Go through the listing and state how many lines hold the string "this". Nothing else is needed.

COLLECTED DATA:
++++

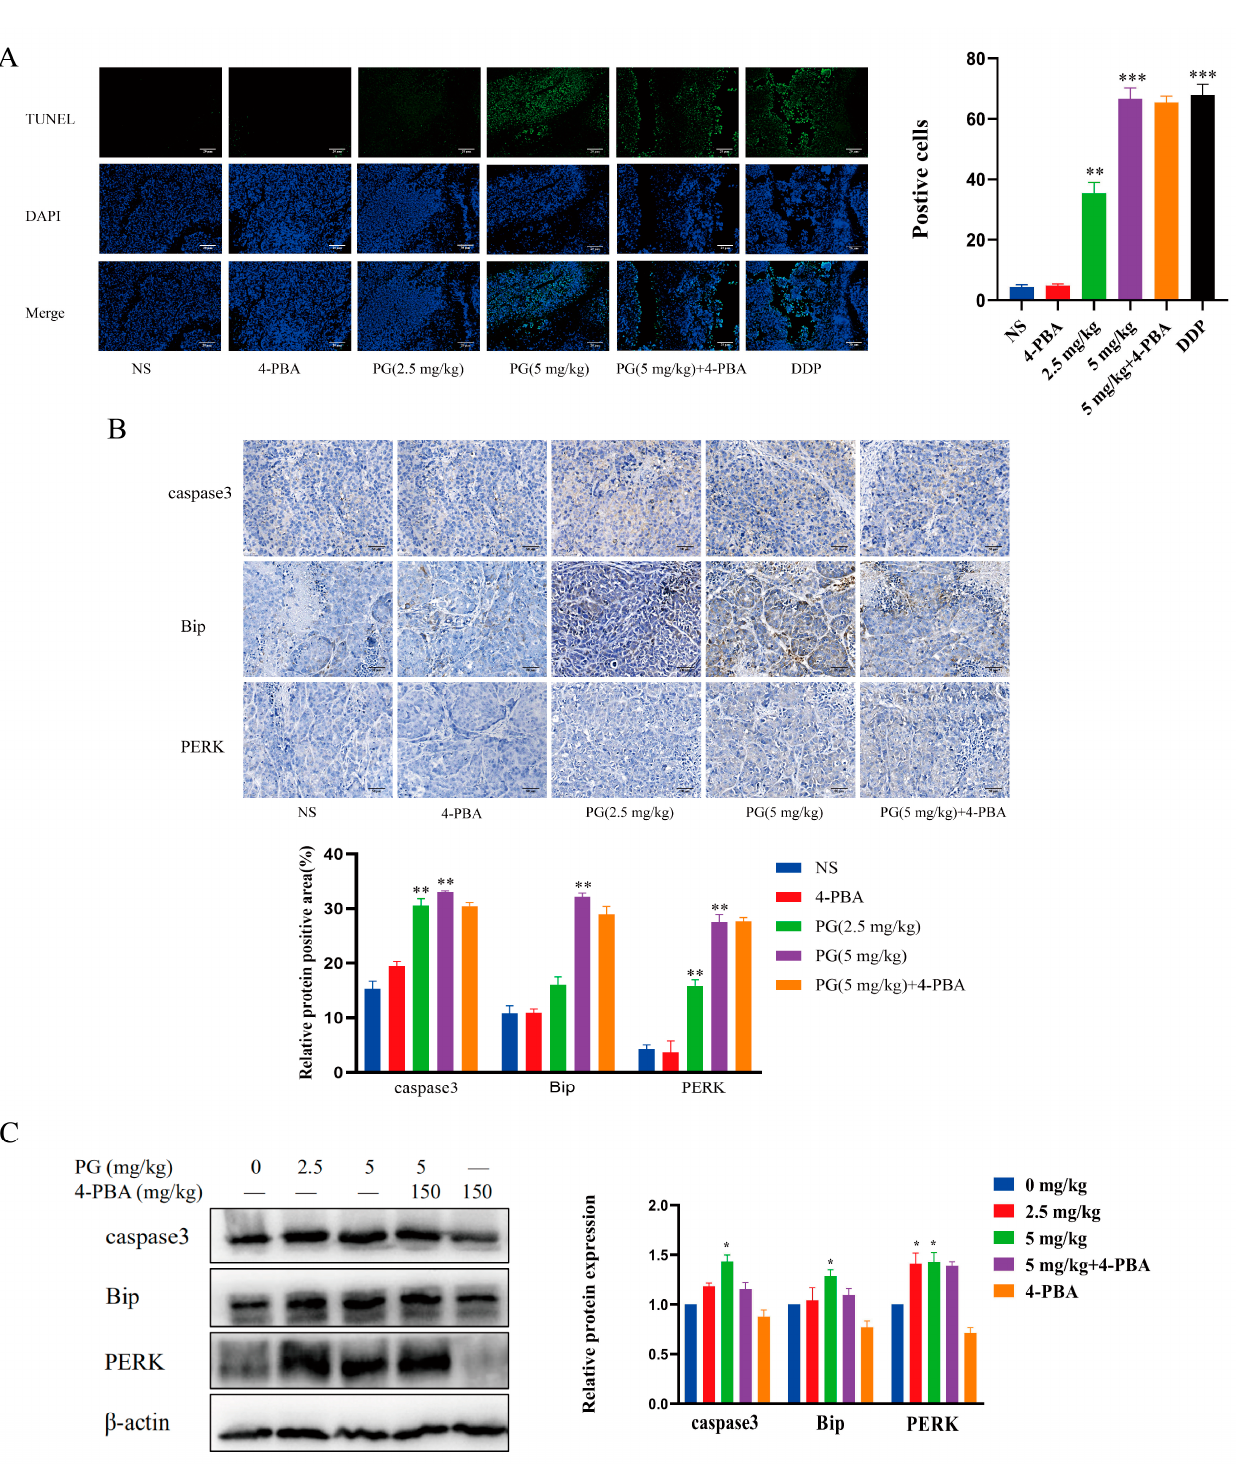
Figure 8. The effect of PG on the apoptosis in the tumor xenografts of HepG2 HCC model. ( A ). TUNEL assay for the apoptotic property of PG on HCC; ( B ). Immunohistochemical analysis for the effect of PG on the expression of caspase3, Bip and PERK in HCC tissue; ( C ). Western blot for the effect of PG on the expression of Bip, PERK, and caspase3 proteins in HCC tissues. PG (2.5 mg/kg), PG (5 mg/kg) vs. PG (0 mg/kg), * p < 0.05, ** p < 0.01,*** p < 0.001, n = 3; PG (5 mg/kg) vs. PG (5 mg/kg) + 4-PBA, n = 3.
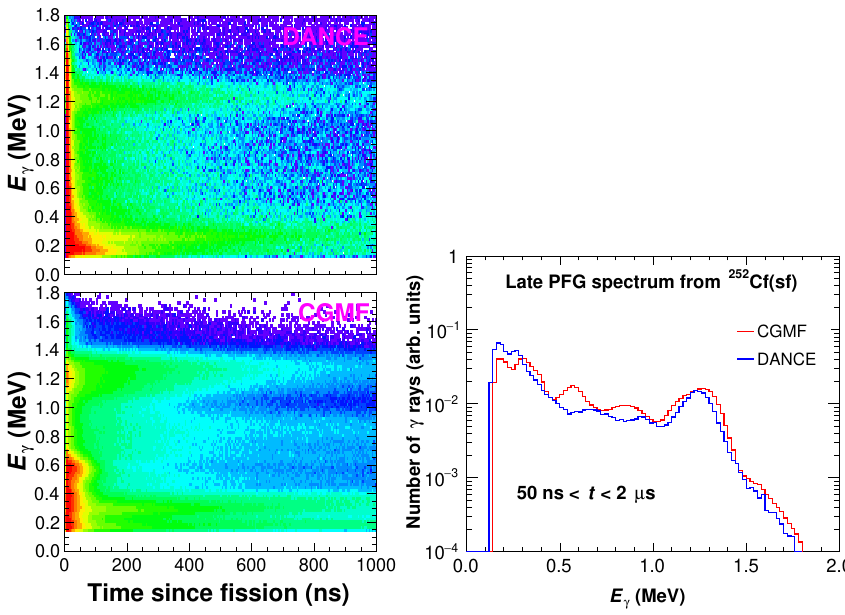
Figure 6. The same as Fig. 5, but for the late PFG from 252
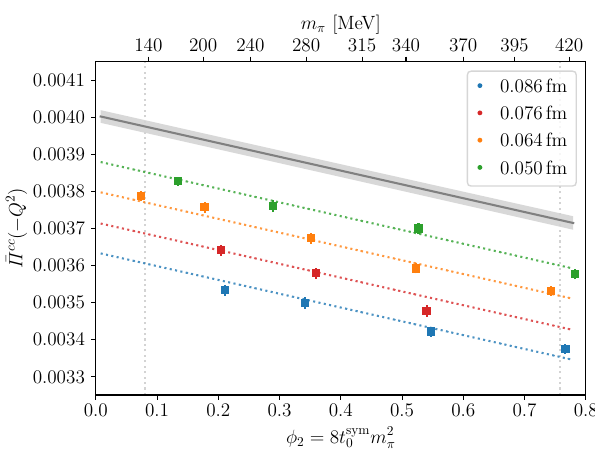
Figure 8 . Same as figure 6 for the charm contribution ¯ Π cc ( − Q 2 ) at Q 2 = 1 GeV 2 . for both ¯ Π 33 and ¯ Π 88 . Including this term in eqs. (4.1), (4.2) and (4.3), we do not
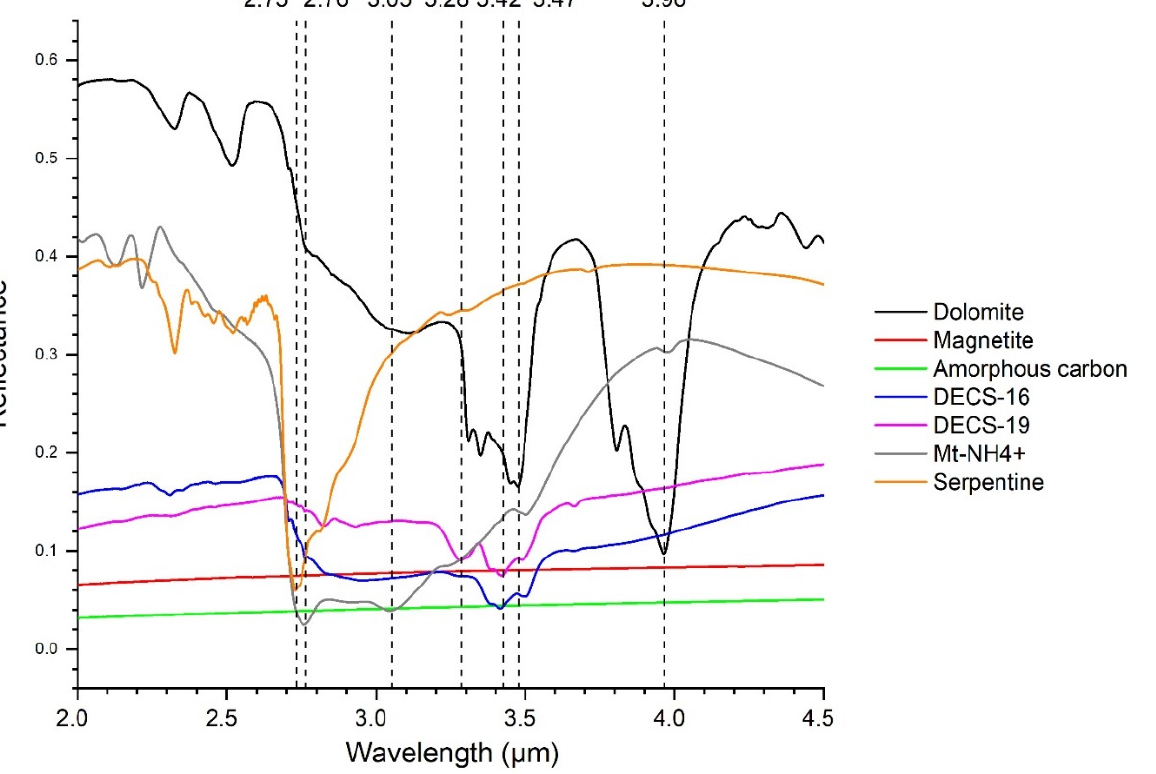
Figure 3. Reflectance spectra of the end-members used in this study between 2.0 and 4.5 µ m. Vertical dashed lines point at major bands for each sample that also correspond to major bands observed in Ceres’ spectra; 2.73–2.76 µ m: stretching OH from hydroxyl groups in phyllosilicate; 3.05 µ m: stretching NH from ammonium ions NH 4 + ; 3.28 µ m: stretching CH from aromatic carbon groups; 3.42 µm: stretching CH from aliphatic carbon group; 3.96 stretching CO 3 from carbonates.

++++

EXERCISE OUTPUT:
2